* PROBLEM DETAILS
Leaving the pictures aside, repeat every line below exactly.

* DATASET ENTRIES
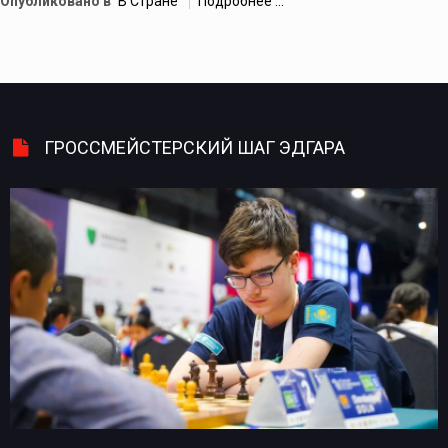
Опубликовано в
В Стране
Подробнее ...
ГРОССМЕЙСТЕРСКИЙ ШАГ ЭДГАРА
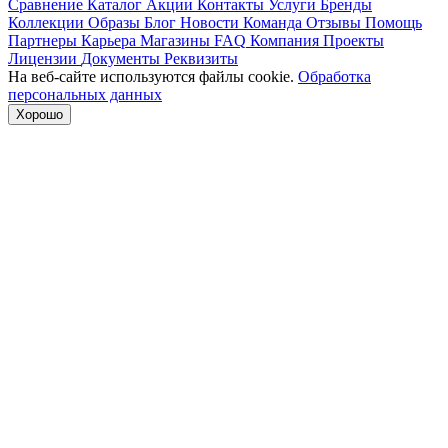
Сравнение
Каталог
Акции
Контакты
Услуги
Бренды
Коллекции
Образы
Блог
Новости
Команда
Отзывы
Помощь
Партнеры
Карьера
Магазины
FAQ
Компания
Проекты
Лицензии
Документы
Реквизиты
На веб-сайте используются файлы cookie.
Обработка
персональных данных
Хорошо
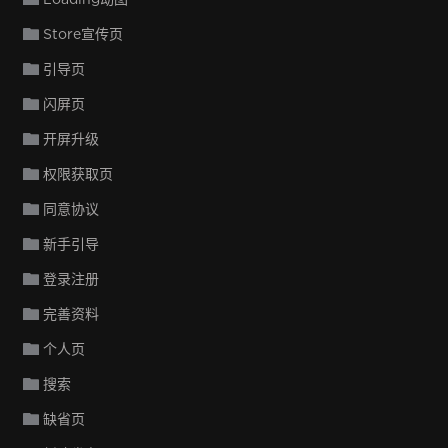
Store宣传页
引导页
闪屏页
开屏升级
权限获取页
同意协议
新手引导
登录注册
完善资料
个人页
搜索
缺省页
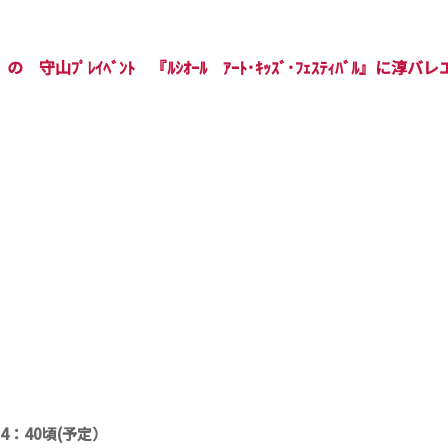
』の 守山ﾌﾟﾚｲﾍﾞﾝﾄ 『ﾙｼｵｰﾙ ｱｰﾄ･ｷｯｽﾞ･ﾌｪｽﾃｨﾊﾞﾙ』
4：40頃(予定）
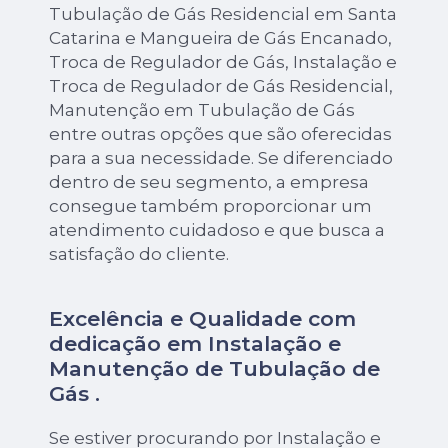
Tubulação de Gás Residencial em Santa
Catarina e Mangueira de Gás Encanado,
Troca de Regulador de Gás, Instalação e
Troca de Regulador de Gás Residencial,
Manutenção em Tubulação de Gás
entre outras opções que são oferecidas
para a sua necessidade. Se diferenciado
dentro de seu segmento, a empresa
consegue também proporcionar um
atendimento cuidadoso e que busca a
satisfação do cliente.
Excelência e Qualidade com
dedicação em Instalação e
Manutenção de Tubulação de
Gás .
Se estiver procurando por Instalação e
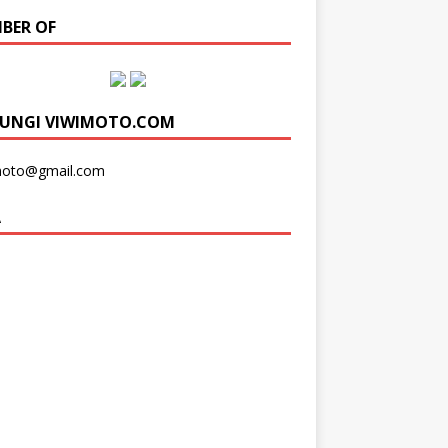
BER OF
UNGI VIWIMOTO.COM
moto@gmail.com
A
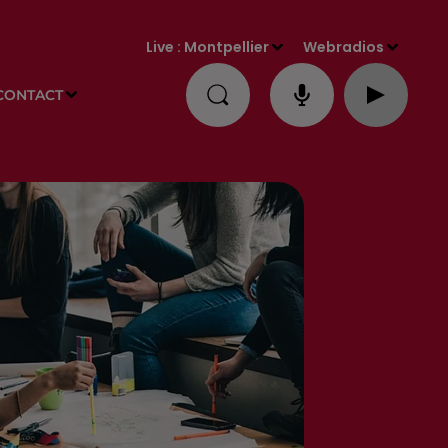
Live :
Montpellier
Webradios
CONTACT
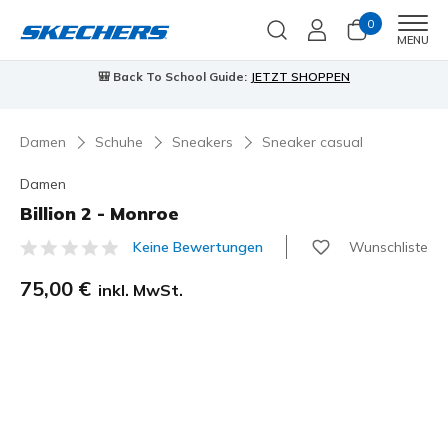
0
Men
MENU
🎒 Back To School Guide:
JETZT SHOPPEN
Damen
Schuhe
Sneakers
Sneaker casual
Damen
Billion 2 - Monroe
Wunschliste
Keine Bewertungen
4,3 von 5 Kundenbewertungen
75,00 €
inkl. MwSt.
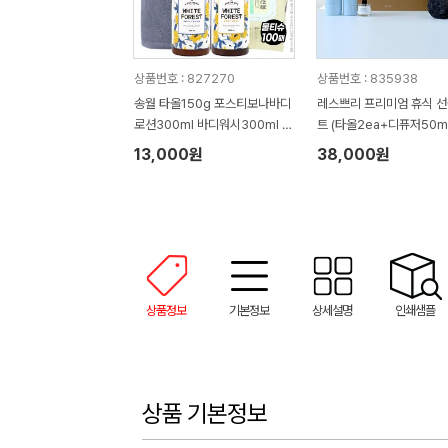
상품번호 : 827270
상품번호 : 835938
송월 타올150g 포스티보나바디
레스쁘리 프리미엄 휴식 
로션300ml 바디워시300ml 물
트 (타올2ea+디퓨저50m
티슈100매(4종)
렌저290ml+로션300ml
13,000원
38,000원
상품정보
기본정보
상세설명
인쇄샘플
상품 기본정보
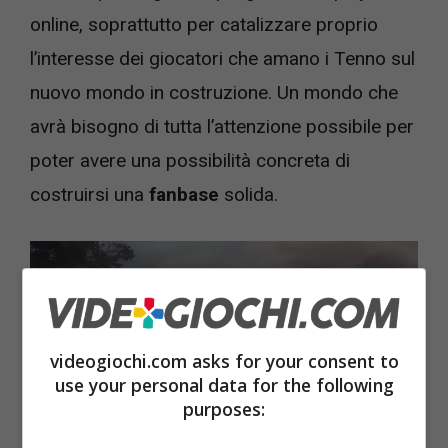
online, soprattutto per catalizzare proprio
l’interesse dei giocatori che amano i Tenno sul
nuovo mondo in costruzione. Un mondo che
avrà bisogno di tutta l’attenzione possibile per
poter avere una possibilità concreta di
costruirsi una
fanbase
solida.
videogiochi.com asks for your consent to
use your personal data for the following
purposes:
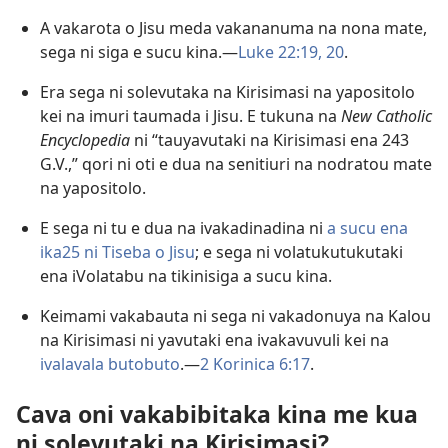
A vakarota o Jisu meda vakananuma na nona mate,
sega ni siga e sucu kina.—
Luke 22:19, 20
.
Era sega ni solevutaka na Kirisimasi na yapositolo
kei na imuri taumada i Jisu. E tukuna na
New Catholic
Encyclopedia
ni “tauyavutaki na Kirisimasi ena 243
G.V.,” qori ni oti e dua na senitiuri na nodratou mate
na yapositolo.
E sega ni tu e dua na ivakadinadina ni
a sucu ena
ika25 ni Tiseba o Jisu
; e sega ni volatukutukutaki
ena iVolatabu na tikinisiga a sucu kina.
Keimami vakabauta ni sega ni vakadonuya na Kalou
na Kirisimasi ni yavutaki ena ivakavuvuli kei na
ivalavala butobuto
.—
2 Korinica 6:17
.
Cava oni vakabibitaka kina me kua
ni solevutaki na Kirisimasi?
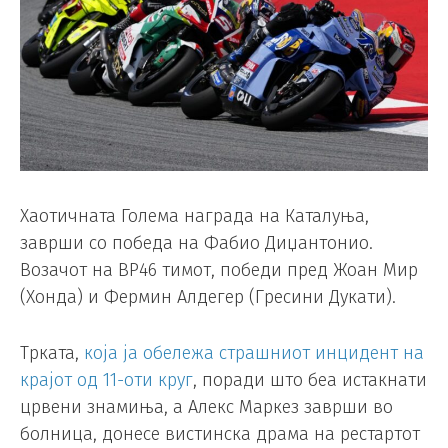
Хаотичната Голема награда на Каталуња,
заврши со победа на Фабио Диџантонио.
Возачот на ВР46 тимот, победи пред Жоан Мир
(Хонда) и Фермин Алдегер (Гресини Дукати).
Трката,
која ја обележа страшниот инцидент на
крајот од 11-оти круг
, поради што беа истакнати
црвени знамиња, а Алекс Маркез заврши во
болница, донесе вистинска драма на рестартот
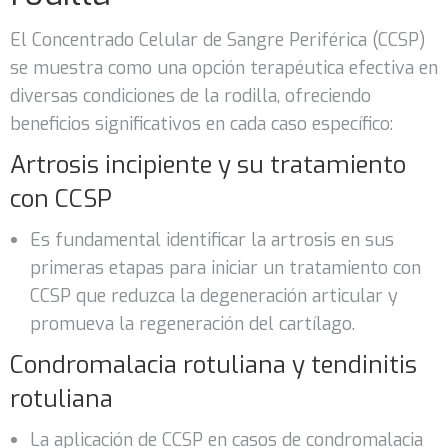
El Concentrado Celular de Sangre Periférica (CCSP)
se muestra como una opción terapéutica efectiva en
diversas condiciones de la rodilla, ofreciendo
beneficios significativos en cada caso específico:
Artrosis incipiente y su tratamiento
con CCSP
Es fundamental identificar la artrosis en sus
primeras etapas para iniciar un tratamiento con
CCSP que reduzca la degeneración articular y
promueva la regeneración del cartílago.
Condromalacia rotuliana y tendinitis
rotuliana
La aplicación de CCSP en casos de condromalacia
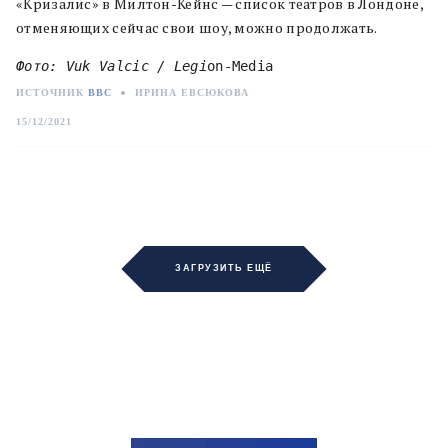
«Кризалис» в Милтон-Кейнс — список театров в Лондоне,
отменяющих сейчас свои шоу, можно продолжать.
Фото: Vuk Valcic / Legi
on-Media
ИСТОЧНИК
BBC
●
ИРИНА ЕВСЮКОВА
15/12/2021
ЗАГРУЗИТЬ ЕЩЁ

* THE ANSWER
Опубликовано в
В Стране
Подробнее ...
ГРОССМЕЙСТЕРСКИЙ ШАГ ЭДГАРА
Сравнение
Каталог
Акции
Контакты
Услуги
Бренды
Коллекции
Образы
Блог
Новости
Команда
Отзывы
Помощь
Партнеры
Карьера
Магазины
FAQ
Компания
Проекты
Лицензии
Документы
Реквизиты
На веб-сайте используются файлы cookie.
Обработка
персональных данных
Хорошо
Store宣传页
引导页
闪屏页
开屏升级
权限获取页
同意协议
新手引导
登录注册
完善资料
个人页
搜索
缺省页
』の 守山ﾌﾟﾚｲﾍﾞﾝﾄ 『ﾙｼｵｰﾙ ｱｰﾄ･ｷｯｽﾞ･ﾌｪｽﾃｨﾊﾞﾙ』
4：40頃(予定）
Tubulação de Gás Residencial em Santa
Catarina e Mangueira de Gás Encanado,
Troca de Regulador de Gás, Instalação e
Troca de Regulador de Gás Residencial,
Manutenção em Tubulação de Gás
entre outras opções que são oferecidas
para a sua necessidade. Se diferenciado
dentro de seu segmento, a empresa
consegue também proporcionar um
atendimento cuidadoso e que busca a
satisfação do cliente.
Excelência e Qualidade com
dedicação em Instalação e
Manutenção de Tubulação de
Gás .
Se estiver procurando por Instalação e
BER OF
UNGI VIWIMOTO.COM
moto@gmail.com
A
Live :
Montpellier
Webradios
CONTACT
0
Men
MENU
🎒 Back To School Guide:
JETZT SHOPPEN
Damen
Schuhe
Sneakers
Sneaker casual
Damen
Billion 2 - Monroe
Wunschliste
Keine Bewertungen
4,3 von 5 Kundenbewertungen
75,00 €
inkl. MwSt.
상품번호 : 827270
상품번호 : 835938
송월 타올150g 포스티보나바디
레스쁘리 프리미엄 휴식 
로션300ml 바디워시300ml 물
트 (타올2ea+디퓨저50m
티슈100매(4종)
렌저290ml+로션300ml
13,000원
38,000원
상품정보
기본정보
상세설명
인쇄샘플
상품 기본정보
online, soprattutto per catalizzare proprio
l’interesse dei giocatori che amano i Tenno sul
nuovo mondo in costruzione. Un mondo che
avrà bisogno di tutta l’attenzione possibile per
poter avere una possibilità concreta di
costruirsi una
fanbase
solida.
videogiochi.com asks for your consent to
use your personal data for the following
purposes:
A vakarota o Jisu meda vakananuma na nona mate,
sega ni siga e sucu kina.—
Luke 22:19, 20
.
Era sega ni solevutaka na Kirisimasi na yapositolo
kei na imuri taumada i Jisu. E tukuna na
New Catholic
Encyclopedia
ni “tauyavutaki na Kirisimasi ena 243
G.V.,” qori ni oti e dua na senitiuri na nodratou mate
na yapositolo.
E sega ni tu e dua na ivakadinadina ni
a sucu ena
ika25 ni Tiseba o Jisu
; e sega ni volatukutukutaki
ena iVolatabu na tikinisiga a sucu kina.
Keimami vakabauta ni sega ni vakadonuya na Kalou
na Kirisimasi ni yavutaki ena ivakavuvuli kei na
ivalavala butobuto
.—
2 Korinica 6:17
.
Cava oni vakabibitaka kina me kua
ni solevutaki na Kirisimasi?
Хаотичната Голема награда на Каталуња,
заврши со победа на Фабио Диџантонио.
Возачот на ВР46 тимот, победи пред Жоан Мир
(Хонда) и Фермин Алдегер (Гресини Дукати).
Трката,
која ја обележа страшниот инцидент на
крајот од 11-оти круг
, поради што беа истакнати
црвени знамиња, а Алекс Маркез заврши во
болница, донесе вистинска драма на рестартот
El Concentrado Celular de Sangre Periférica (CCSP)
se muestra como una opción terapéutica efectiva en
diversas condiciones de la rodilla, ofreciendo
beneficios significativos en cada caso específico:
Artrosis incipiente y su tratamiento
con CCSP
Es fundamental identificar la artrosis en sus
primeras etapas para iniciar un tratamiento con
CCSP que reduzca la degeneración articular y
promueva la regeneración del cartílago.
Condromalacia rotuliana y tendinitis
rotuliana
La aplicación de CCSP en casos de condromalacia
«Кризалис» в Милтон-Кейнс — список театров в Лондоне,
отменяющих сейчас свои шоу, можно продолжать.
Фото: Vuk Valcic / Legi
on-Media
ИСТОЧНИК
BBC
●
ИРИНА ЕВСЮКОВА
15/12/2021
ЗАГРУЗИТЬ ЕЩЁ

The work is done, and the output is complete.